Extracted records

========

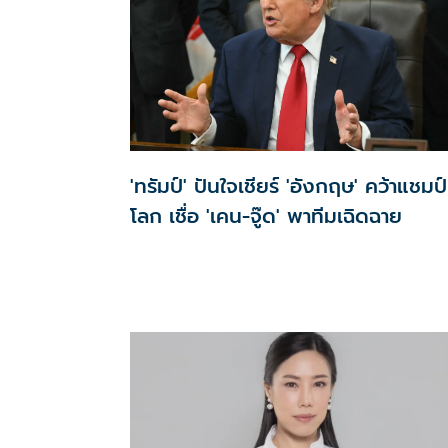
ยุทธศาสตร์อย่างรอบคอบ เพราะอาจกระทบต่อความเช
มั่นและการสนับสนุนจากประชาชน โดย มาร์ค พิตบูล ร
ว่า สส. คือสมาชิกสภาผู้แทนราษฎร(ไทย) ไม่ใช่ผู้แทนโจ
!!
'ทรัมป์' ปันใจเชียร์ 'อังกฤษ' คว้าแชมป์
โลก เชื่อ 'เคน-จู๊ด' พาทีมเฉิดฉาย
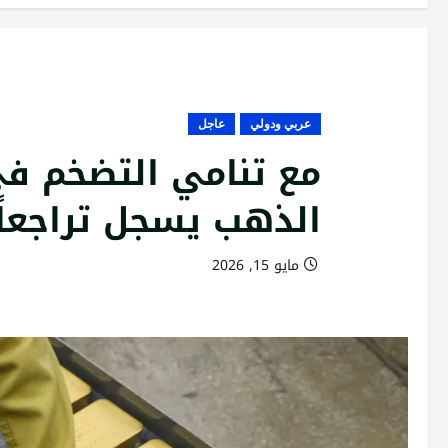
عربي ودولي
عاجل
مع تنامي التضخم في 
الذهب يسجل تراجعاً 
مايو 15, 2026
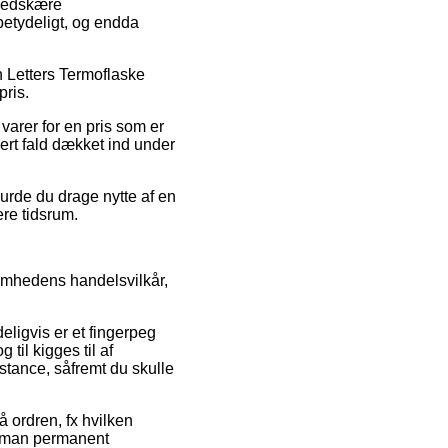
 nedskære
 betydeligt, og endda
n Letters Termoflaske
pris.
arer for en pris som er
ert fald dækket ind under
burde du drage nytte af en
ere tidsrum.
omhedens handelsvilkår,
ligvis er et fingerpeg
il kigges til af
stance, såfremt du skulle
å ordren, fx hvilken
 at man permanent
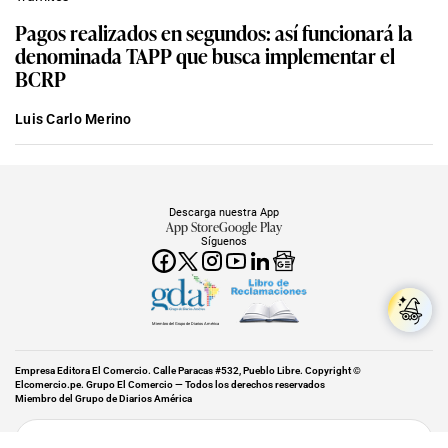
Pagos realizados en segundos: así funcionará la
denominada TAPP que busca implementar el
BCRP
Luis Carlo Merino
Descarga nuestra App
App Store
Google Play
Síguenos
Miembro del Grupo de Diarios América
Empresa Editora El Comercio. Calle Paracas #532, Pueblo Libre. Copyright ©
Elcomercio.pe. Grupo El Comercio — Todos los derechos reservados
Miembro del Grupo de Diarios América
Subir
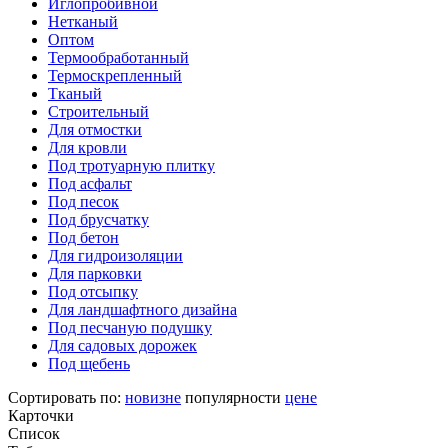
Иглопробивной
Нетканый
Оптом
Термообработанный
Термоскрепленный
Тканый
Строительный
Для отмостки
Для кровли
Под тротуарную плитку
Под асфальт
Под песок
Под брусчатку
Под бетон
Для гидроизоляции
Для парковки
Под отсыпку
Для ландшафтного дизайна
Под песчаную подушку
Для садовых дорожек
Под щебень
Сортировать по:
новизне
популярности
цене
Карточки
Список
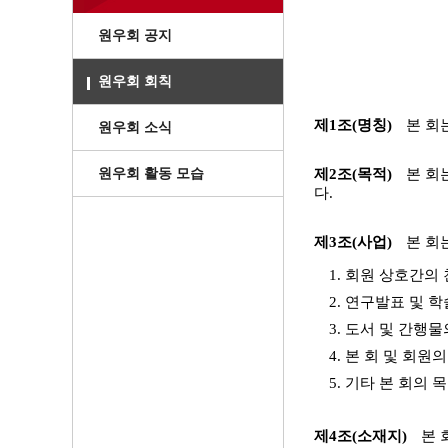
원우회 공지
원우회 회칙
제1조(명칭)
본 회
원우회 소식
원우회 활동 모습
제2조(목적)
본 회
다.
제3조(사업)
본 회
1. 회원 상호간의
2. 연구발표 및 
3. 도서 및 간행
4. 본 회 및 회
5. 기타 본 회의
제4조(소재지)
본 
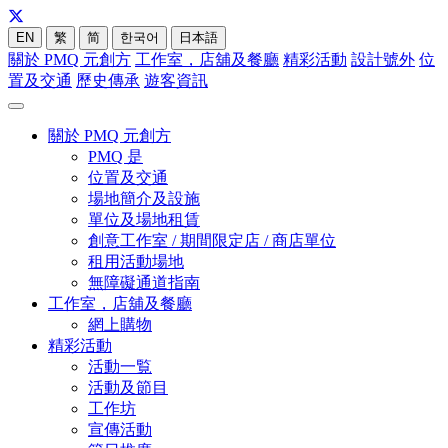
EN
繁
简
한국어
日本語
關於 PMQ 元創方
工作室，店舖及餐廳
精彩活動
設計號外
位
置及交通
歷史傳承
遊客資訊
關於 PMQ 元創方
PMQ 是
位置及交通
場地簡介及設施
單位及場地租賃
創意工作室 / 期間限定店 / 商店單位
租用活動場地
無障礙通道指南
工作室，店舖及餐廳
網上購物
精彩活動
活動一覧
活動及節目
工作坊
宣傳活動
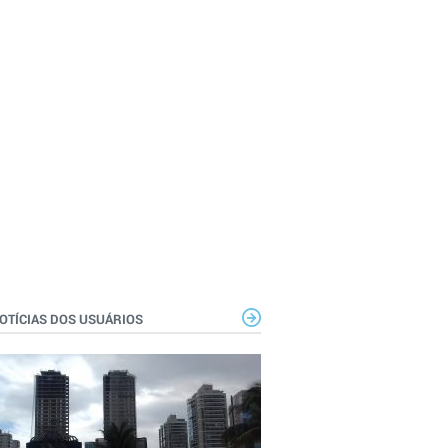
OTÍCIAS DOS USUÁRIOS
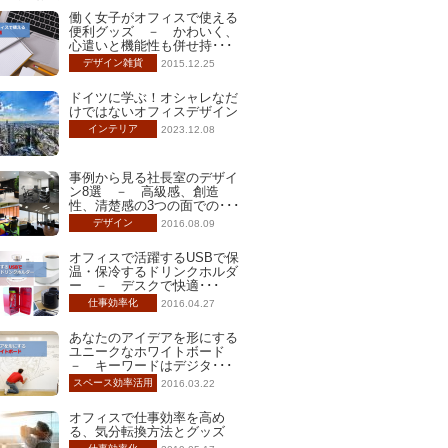
働く女子がオフィスで使える
便利グッズ － かわいく、
心遣いと機能性も併せ持･･･
デザイン雑貨
2015.12.25
ドイツに学ぶ！オシャレなだ
けではないオフィスデザイン
インテリア
2023.12.08
事例から見る社長室のデザイ
ン8選 － 高級感、創造
性、清楚感の3つの面での･･･
デザイン
2016.08.09
オフィスで活躍するUSBで保
温・保冷するドリンクホルダ
ー － デスクで快適･･･
仕事効率化
2016.04.27
あなたのアイデアを形にする
ユニークなホワイトボード
－ キーワードはデジタ･･･
スペース効率活用
2016.03.22
オフィスで仕事効率を高め
る、気分転換方法とグッズ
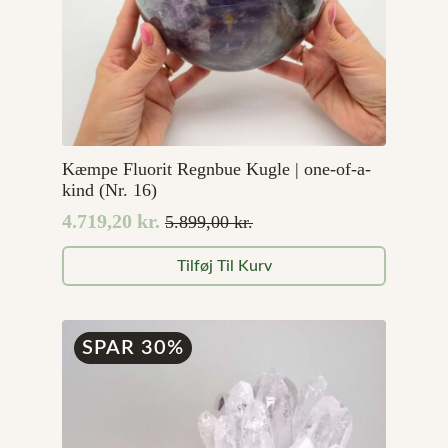
Kæmpe Fluorit Regnbue Kugle | one-of-a-
kind (Nr. 16)
4.719,20
kr.
5.899,00
kr.
Den
Den
oprindelige
aktuelle
Tilføj Til Kurv
pris
pris
var:
er:
5.899,00 kr..
4.719,20 kr..
SPAR 30%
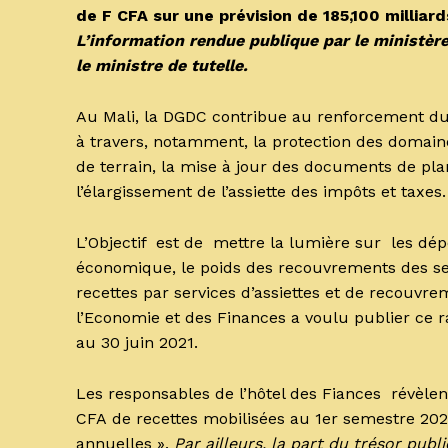
de F CFA sur une prévision de 185,100 millia
L’information rendue publique par le ministère
le ministre de tutelle
.
Au Mali, la DGDC contribue au renforcement du 
à travers, notamment, la protection des domaines
de terrain, la mise à jour des documents de pla
l’élargissement de l’assiette des impôts et taxes.
L’Objectif est de mettre la lumière sur les dé
économique, le poids des recouvrements des ser
recettes par services d’assiettes et de recouvr
l’Economie et des Finances a voulu publier ce r
au 30 juin 2021.
Les responsables de l’hôtel des Fiances révèlent
CFA de recettes mobilisées au 1er semestre 2021
annuelles ».
Par ailleurs, la part du trésor pub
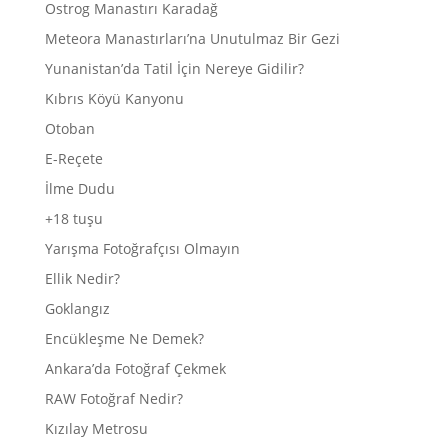
Ostrog Manastırı Karadağ
Meteora Manastırları’na Unutulmaz Bir Gezi
Yunanistan’da Tatil İçin Nereye Gidilir?
Kıbrıs Köyü Kanyonu
Otoban
E-Reçete
İlme Dudu
+18 tuşu
Yarışma Fotoğrafçısı Olmayın
Ellik Nedir?
Goklangız
Encükleşme Ne Demek?
Ankara’da Fotoğraf Çekmek
RAW Fotoğraf Nedir?
Kızılay Metrosu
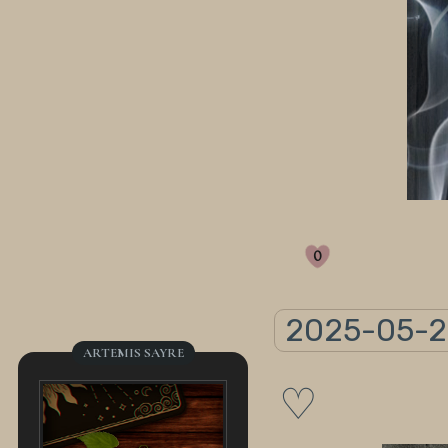
0
2025-05-2
ARTEMIS SAYRE
♡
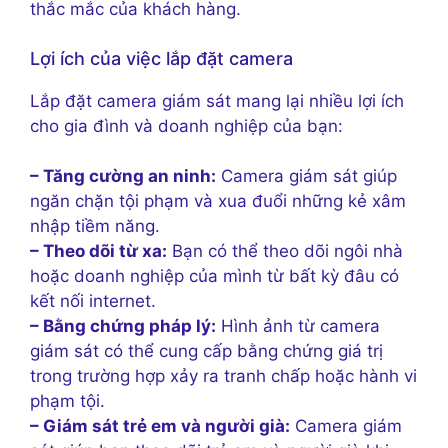
thắc mắc của khách hàng.
Lợi ích của việc lắp đặt camera
Lắp đặt camera giám sát mang lại nhiều lợi ích
cho gia đình và doanh nghiệp của bạn:
– Tăng cường an ninh:
Camera giám sát giúp
ngăn chặn tội phạm và xua đuổi những kẻ xâm
nhập tiềm năng.
– Theo dõi từ xa:
Bạn có thể theo dõi ngôi nhà
hoặc doanh nghiệp của mình từ bất kỳ đâu có
kết nối internet.
– Bằng chứng pháp lý:
Hình ảnh từ camera
giám sát có thể cung cấp bằng chứng giá trị
trong trường hợp xảy ra tranh chấp hoặc hành vi
phạm tội.
– Giám sát trẻ em và người già:
Camera giám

========

> What the task asks: Restate each of the entries above word for word and skip every image.

> Written answer:
ยุทธศาสตร์อย่างรอบคอบ เพราะอาจกระทบต่อความเช
มั่นและการสนับสนุนจากประชาชน โดย มาร์ค พิตบูล ร
ว่า สส. คือสมาชิกสภาผู้แทนราษฎร(ไทย) ไม่ใช่ผู้แทนโจ
!!
'ทรัมป์' ปันใจเชียร์ 'อังกฤษ' คว้าแชมป์
โลก เชื่อ 'เคน-จู๊ด' พาทีมเฉิดฉาย
عربي ودولي
عاجل
مع تنامي التضخم في 
الذهب يسجل تراجعاً 
مايو 15, 2026
 nedskære
 betydeligt, og endda
n Letters Termoflaske
pris.
arer for en pris som er
ert fald dækket ind under
burde du drage nytte af en
ere tidsrum.
omhedens handelsvilkår,
ligvis er et fingerpeg
il kigges til af
stance, såfremt du skulle
å ordren, fx hvilken
 at man permanent
Pagos realizados en segundos: así funcionará la
denominada TAPP que busca implementar el
BCRP
Luis Carlo Merino
Descarga nuestra App
App Store
Google Play
Síguenos
Miembro del Grupo de Diarios América
Empresa Editora El Comercio. Calle Paracas #532, Pueblo Libre. Copyright ©
Elcomercio.pe. Grupo El Comercio — Todos los derechos reservados
Miembro del Grupo de Diarios América
Subir
Иглопробивной
Нетканый
Оптом
Термообработанный
Термоскрепленный
Тканый
Строительный
Для отмостки
Для кровли
Под тротуарную плитку
Под асфальт
Под песок
Под брусчатку
Под бетон
Для гидроизоляции
Для парковки
Под отсыпку
Для ландшафтного дизайна
Под песчаную подушку
Для садовых дорожек
Под щебень
Сортировать по:
новизне
популярности
цене
Карточки
Список
원우회 공지
원우회 회칙
제1조(명칭)
본 회
원우회 소식
원우회 활동 모습
제2조(목적)
본 회
다.
제3조(사업)
본 회
1. 회원 상호간의
2. 연구발표 및 
3. 도서 및 간행
4. 본 회 및 회
5. 기타 본 회의
제4조(소재지)
본 
EN
繁
简
한국어
日本語
關於 PMQ 元創方
工作室，店舖及餐廳
精彩活動
設計號外
位
置及交通
歷史傳承
遊客資訊
關於 PMQ 元創方
PMQ 是
位置及交通
場地簡介及設施
單位及場地租賃
創意工作室 / 期間限定店 / 商店單位
租用活動場地
無障礙通道指南
工作室，店舖及餐廳
網上購物
精彩活動
活動一覧
活動及節目
工作坊
宣傳活動
OTÍCIAS DOS USUÁRIOS
働く女子がオフィスで使える
便利グッズ － かわいく、
心遣いと機能性も併せ持･･･
デザイン雑貨
2015.12.25
ドイツに学ぶ！オシャレなだ
けではないオフィスデザイン
インテリア
2023.12.08
事例から見る社長室のデザイ
ン8選 － 高級感、創造
性、清楚感の3つの面での･･･
デザイン
2016.08.09
オフィスで活躍するUSBで保
温・保冷するドリンクホルダ
ー － デスクで快適･･･
仕事効率化
2016.04.27
あなたのアイデアを形にする
ユニークなホワイトボード
－ キーワードはデジタ･･･
スペース効率活用
2016.03.22
オフィスで仕事効率を高め
る、気分転換方法とグッズ
Kæmpe Fluorit Regnbue Kugle | one-of-a-
kind (Nr. 16)
4.719,20
kr.
5.899,00
kr.
Den
Den
oprindelige
aktuelle
Tilføj Til Kurv
pris
pris
var:
er:
5.899,00 kr..
4.719,20 kr..
SPAR 30%
de F CFA sur une prévision de 185,100 millia
L’information rendue publique par le ministère
le ministre de tutelle
.
Au Mali, la DGDC contribue au renforcement du 
à travers, notamment, la protection des domaines
de terrain, la mise à jour des documents de pla
l’élargissement de l’assiette des impôts et taxes.
L’Objectif est de mettre la lumière sur les dé
économique, le poids des recouvrements des ser
recettes par services d’assiettes et de recouvr
l’Economie et des Finances a voulu publier ce r
au 30 juin 2021.
Les responsables de l’hôtel des Fiances révèlent
CFA de recettes mobilisées au 1er semestre 2021
annuelles ».
Par ailleurs, la part du trésor pub
Ostrog Manastırı Karadağ
Meteora Manastırları’na Unutulmaz Bir Gezi
Yunanistan’da Tatil İçin Nereye Gidilir?
Kıbrıs Köyü Kanyonu
Otoban
E-Reçete
İlme Dudu
+18 tuşu
Yarışma Fotoğrafçısı Olmayın
Ellik Nedir?
Goklangız
Encükleşme Ne Demek?
Ankara’da Fotoğraf Çekmek
RAW Fotoğraf Nedir?
Kızılay Metrosu
0
2025-05-2
ARTEMIS SAYRE
♡
thắc mắc của khách hàng.
Lợi ích của việc lắp đặt camera
Lắp đặt camera giám sát mang lại nhiều lợi ích
cho gia đình và doanh nghiệp của bạn:
– Tăng cường an ninh:
Camera giám sát giúp
ngăn chặn tội phạm và xua đuổi những kẻ xâm
nhập tiềm năng.
– Theo dõi từ xa:
Bạn có thể theo dõi ngôi nhà
hoặc doanh nghiệp của mình từ bất kỳ đâu có
kết nối internet.
– Bằng chứng pháp lý:
Hình ảnh từ camera
giám sát có thể cung cấp bằng chứng giá trị
trong trường hợp xảy ra tranh chấp hoặc hành vi
phạm tội.
– Giám sát trẻ em và người già:
Camera giám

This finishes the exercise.